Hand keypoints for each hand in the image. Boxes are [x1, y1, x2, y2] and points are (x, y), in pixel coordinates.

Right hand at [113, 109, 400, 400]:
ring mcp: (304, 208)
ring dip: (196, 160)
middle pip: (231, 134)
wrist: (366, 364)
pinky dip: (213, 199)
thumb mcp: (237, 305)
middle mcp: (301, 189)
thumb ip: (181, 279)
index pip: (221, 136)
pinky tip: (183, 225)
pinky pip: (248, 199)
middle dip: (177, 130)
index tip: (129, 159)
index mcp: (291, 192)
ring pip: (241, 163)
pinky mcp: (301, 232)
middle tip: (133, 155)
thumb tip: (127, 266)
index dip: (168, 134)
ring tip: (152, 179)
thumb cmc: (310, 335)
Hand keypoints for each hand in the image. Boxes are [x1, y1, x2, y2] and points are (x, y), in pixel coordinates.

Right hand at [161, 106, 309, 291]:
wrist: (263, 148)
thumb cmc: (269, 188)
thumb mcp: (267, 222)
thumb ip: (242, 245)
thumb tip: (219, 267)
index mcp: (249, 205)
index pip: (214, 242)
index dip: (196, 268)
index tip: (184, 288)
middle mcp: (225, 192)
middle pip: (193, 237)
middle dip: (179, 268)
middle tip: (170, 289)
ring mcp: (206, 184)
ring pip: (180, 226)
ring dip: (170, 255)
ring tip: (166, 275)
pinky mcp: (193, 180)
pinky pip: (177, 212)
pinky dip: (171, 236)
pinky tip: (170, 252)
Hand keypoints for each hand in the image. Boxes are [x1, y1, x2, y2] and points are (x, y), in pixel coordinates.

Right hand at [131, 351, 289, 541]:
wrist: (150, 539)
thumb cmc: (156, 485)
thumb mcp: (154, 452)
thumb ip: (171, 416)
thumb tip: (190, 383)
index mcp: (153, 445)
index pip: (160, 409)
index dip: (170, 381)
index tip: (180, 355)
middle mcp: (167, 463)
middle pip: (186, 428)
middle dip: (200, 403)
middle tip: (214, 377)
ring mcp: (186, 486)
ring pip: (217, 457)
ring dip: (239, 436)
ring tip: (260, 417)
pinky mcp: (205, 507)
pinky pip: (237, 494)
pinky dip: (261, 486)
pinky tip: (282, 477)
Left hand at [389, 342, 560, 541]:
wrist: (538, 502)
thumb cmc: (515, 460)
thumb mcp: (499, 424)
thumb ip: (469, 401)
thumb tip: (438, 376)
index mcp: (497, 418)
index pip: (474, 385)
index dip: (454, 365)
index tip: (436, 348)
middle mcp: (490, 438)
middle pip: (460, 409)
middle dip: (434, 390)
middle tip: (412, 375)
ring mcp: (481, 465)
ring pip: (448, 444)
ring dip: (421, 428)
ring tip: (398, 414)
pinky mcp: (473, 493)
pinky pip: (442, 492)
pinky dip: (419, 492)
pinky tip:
+ + +
PROBLEM TO SOLVE –
If a line in the data holds the string "hand", copy that line.

FINISHED EXERCISE –
Hand keypoints for each hand in the image. Boxes are [x1, y1, x2, y2] and points are (x, y), in pixel coordinates.
Right hand at [113, 109, 400, 400]:
Hand keypoints for each hand in the image. Boxes are [x1, y1, x2, y2] and points are (x, y), in pixel coordinates.
Right hand at [161, 106, 309, 291]:
Hand keypoints for each hand in the image. Boxes are [x1, y1, x2, y2] and points are (x, y), in pixel coordinates.
Right hand at [131, 351, 289, 541]:
Left hand at [389, 342, 560, 541]:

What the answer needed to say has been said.